With all airlines in trouble these days, it’s even more
important to bring your dive essentials as carryons, especially
on puddle-jumper flights to Caribbean and Pacific islands.
Too often, luggage gets left behind for a day -- or five -- late.
Here are some recent examples of subscribers experiencing
lost luggage woes.
Edward Clapp (Corte Madera, CA) says American
Airlines overbooked his flight, so he was offered travel
vouchers, a seat on the the next evening’s flight, and
expenses for the interim – but no guarantee that his bags
would fly with him. “Four of my five bags arrived the day
after I did, but the bag with crucial dive gear took two days.
I met a family whose luggage had taken five days to catch up
with them.” . . . After his Islena Air flight from San Pedro
Sula to Plantation Beach Resort at Honduras’ Bay Islands in
January, Don Beukers (San Jose, CA) didn’t see his luggage
or dive gear for two days.
We often get complaints about Cayman Airways. While
all his bags made it with him to Brac Reef Beach Resort last
November, Gary Malinowski (Oconomowoc, WI) says his
dive gear bag didn’t arrive back home until five days later. “It didn’t make the flight off Cayman Brac, even though the
resort staff and the airline assured me and other passengers
several times that there was plenty of room for our bags.” . .

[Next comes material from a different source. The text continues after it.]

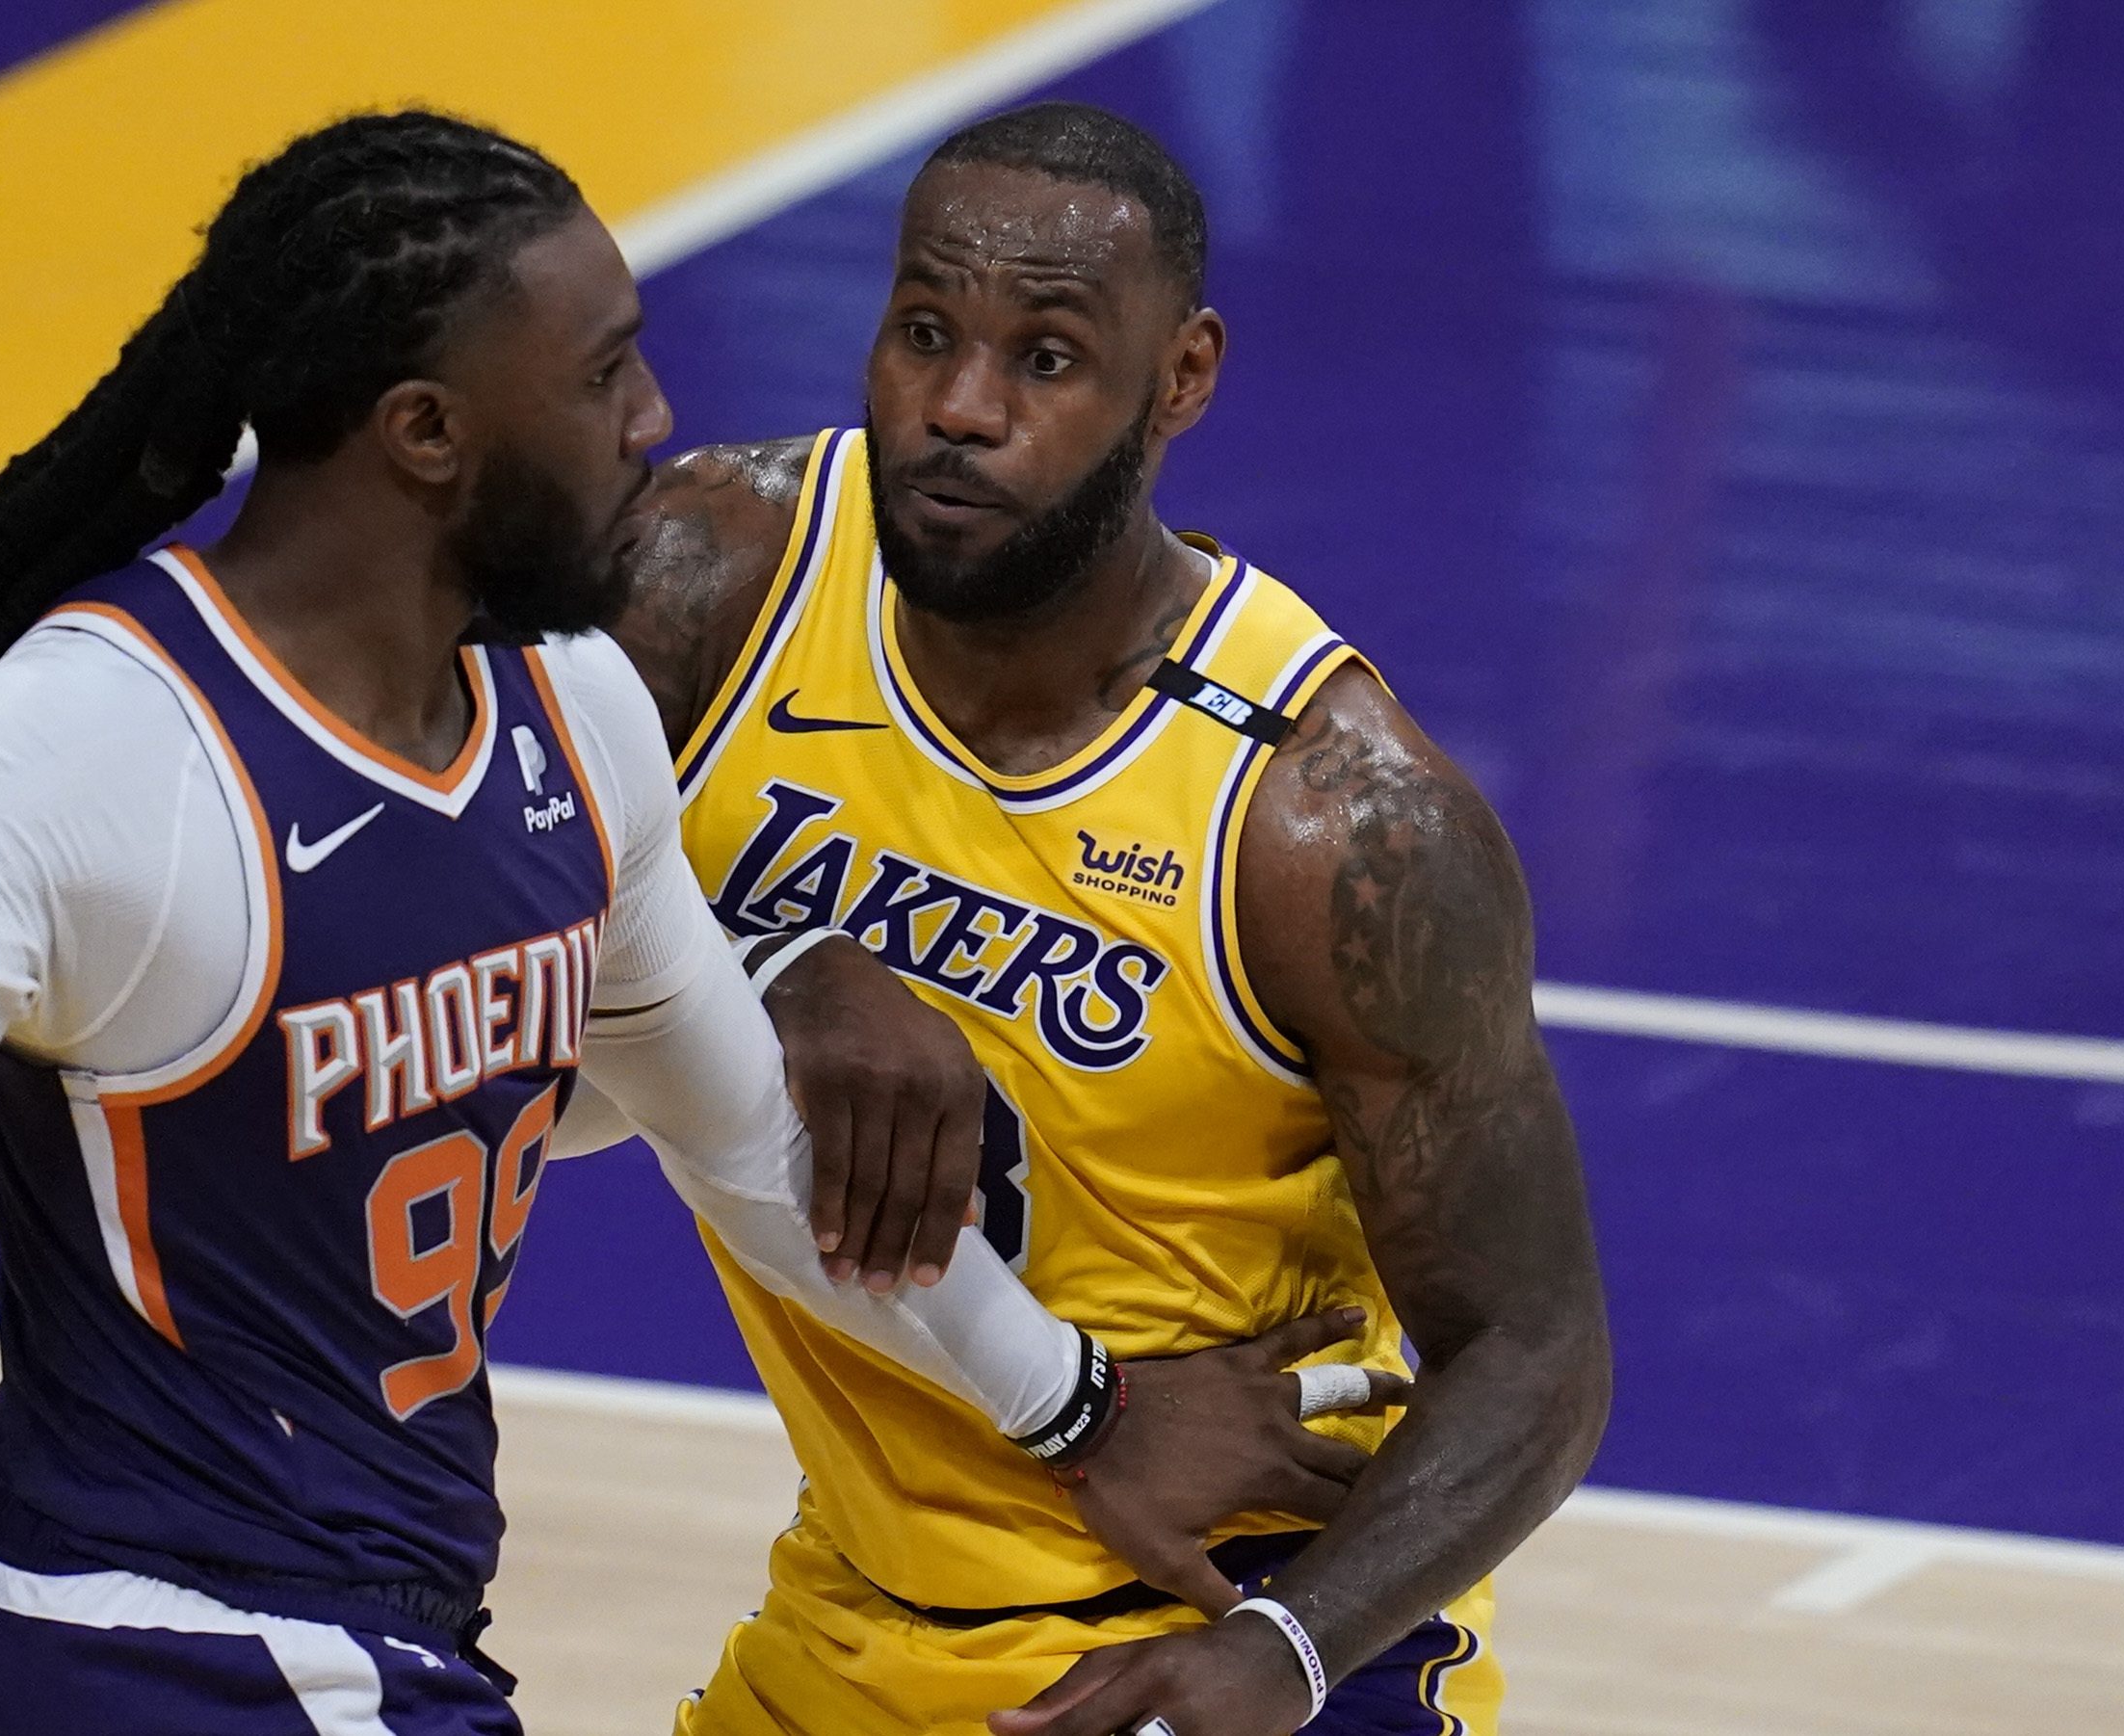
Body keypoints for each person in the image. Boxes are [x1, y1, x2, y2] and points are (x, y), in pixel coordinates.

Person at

. Richard Visser (Grand Rapids, MI) had luggage delays on
arrival at Little Cayman Beach Resort in November. “On
the way back home, when our plane stopped in Cayman
Brac, I looked out the window and was amazed to see my
main suitcase being loaded off the plane and left there.
I never received an explanation.” Leave plenty of time
between the Cayman flight and your mainland connection,
he says. “I had to fill out lost-luggage claim forms at the
Grand Cayman airport, which made my connecting flight
with Delta tight. That airport is a zoo on Saturday afternoons
as many vacationers are leaving and arriving then.”

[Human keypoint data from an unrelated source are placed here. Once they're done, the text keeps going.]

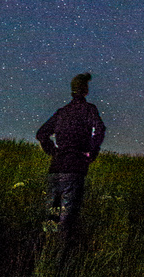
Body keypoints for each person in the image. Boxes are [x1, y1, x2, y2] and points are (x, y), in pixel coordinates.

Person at [36, 72, 106, 247]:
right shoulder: (89, 109)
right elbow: (100, 130)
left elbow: (41, 133)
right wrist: (92, 151)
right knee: (67, 216)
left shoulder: (62, 112)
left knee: (52, 212)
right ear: (85, 91)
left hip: (56, 168)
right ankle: (61, 253)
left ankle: (47, 248)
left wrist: (53, 151)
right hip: (74, 168)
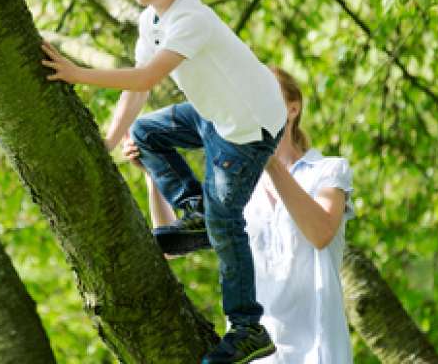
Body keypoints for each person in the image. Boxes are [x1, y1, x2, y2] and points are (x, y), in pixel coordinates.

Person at [42, 0, 287, 364]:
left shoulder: (191, 19)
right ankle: (193, 211)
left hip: (248, 131)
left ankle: (249, 327)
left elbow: (145, 78)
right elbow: (135, 95)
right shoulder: (150, 18)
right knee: (147, 132)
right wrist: (106, 144)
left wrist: (77, 73)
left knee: (226, 223)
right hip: (217, 117)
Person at [125, 66, 355, 363]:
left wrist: (269, 162)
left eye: (265, 98)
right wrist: (153, 176)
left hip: (319, 349)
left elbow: (321, 233)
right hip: (259, 355)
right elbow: (172, 246)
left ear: (292, 109)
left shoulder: (327, 171)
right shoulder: (233, 182)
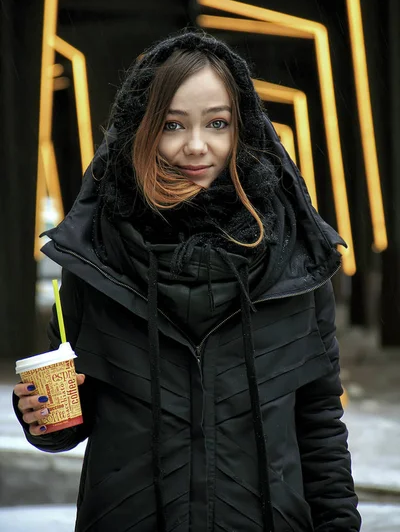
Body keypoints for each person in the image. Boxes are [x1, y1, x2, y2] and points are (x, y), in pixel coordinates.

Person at [13, 30, 361, 532]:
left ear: (243, 130)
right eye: (173, 125)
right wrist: (39, 415)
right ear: (142, 130)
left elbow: (320, 427)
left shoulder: (297, 266)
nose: (197, 147)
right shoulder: (96, 264)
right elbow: (69, 424)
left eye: (217, 123)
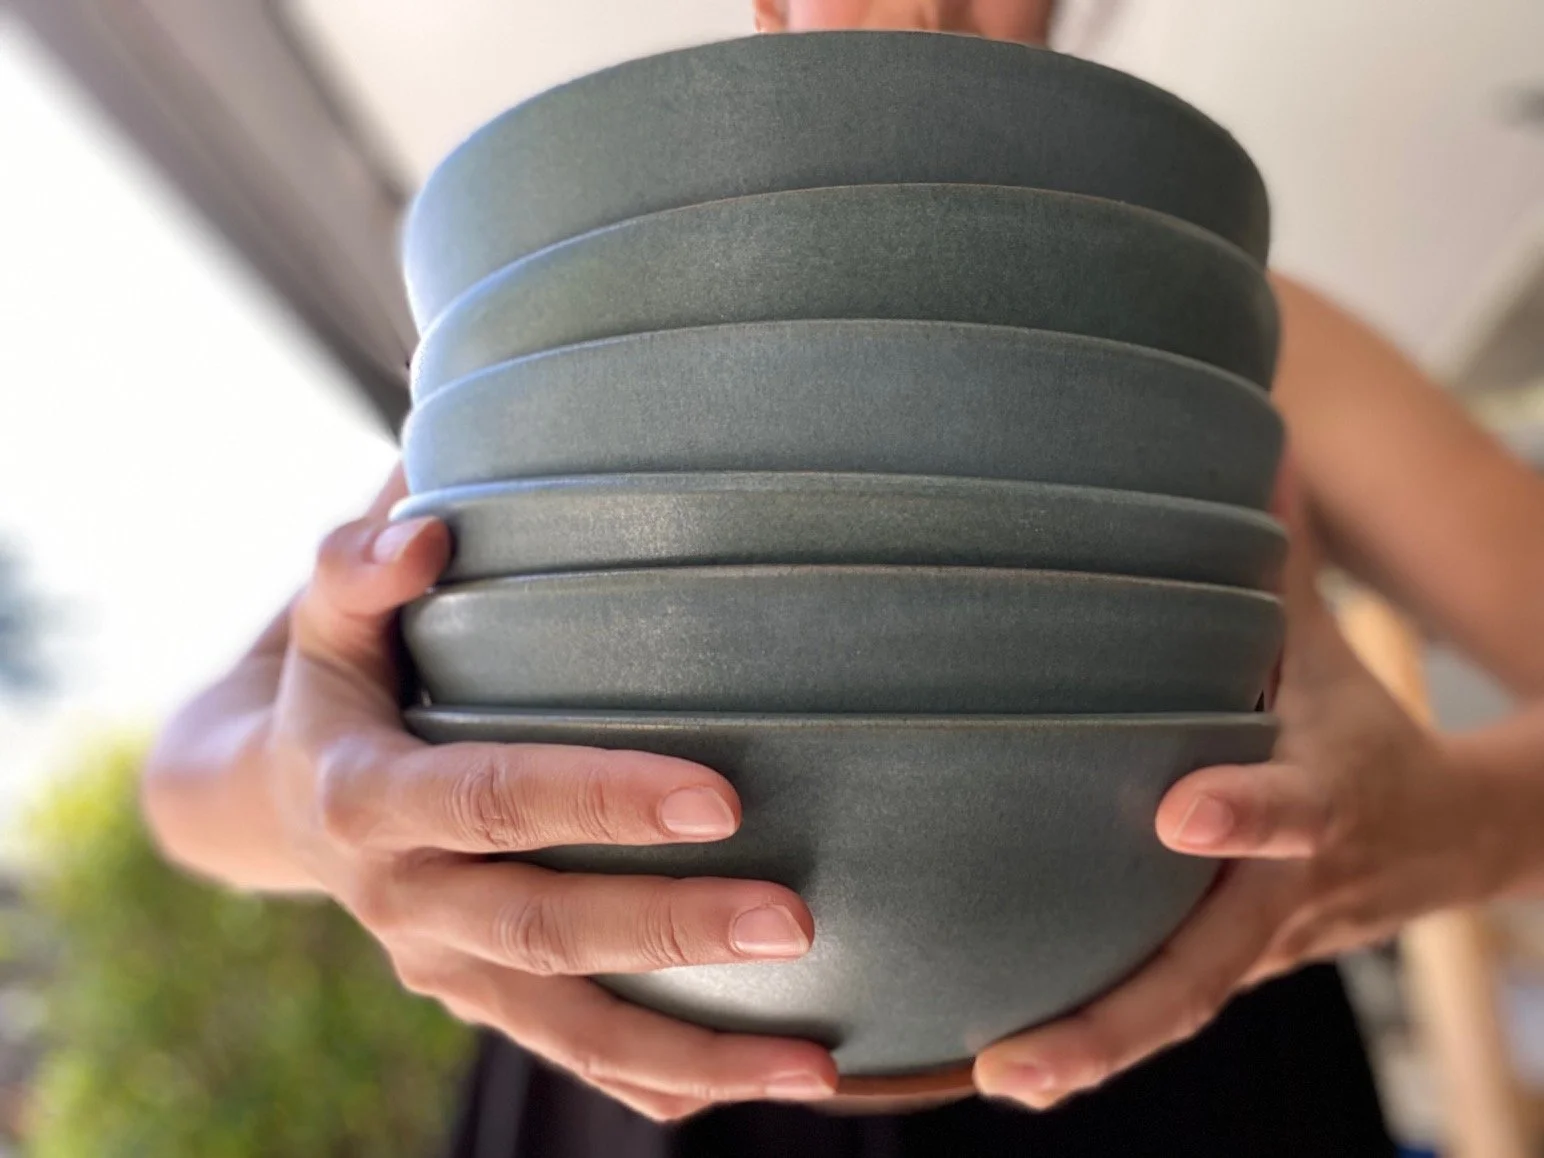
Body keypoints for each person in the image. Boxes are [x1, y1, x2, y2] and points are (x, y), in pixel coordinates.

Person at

Even the big airlines mishandle luggage. On his January
trip to Nadi, Fiji, Richard Rodriguez’ (Arlington, TX) luggage
was lost by the baggage handlers at Los Angeles. “It
didn’t show up for three days, so I had to use rental gear.”
The more remote your dive destination, the smaller your
plane’s cargo hold will be, and the more probable that some
bags won’t make it on the flight. At the very least, bring
your computer and prescription-lens mask as carryons.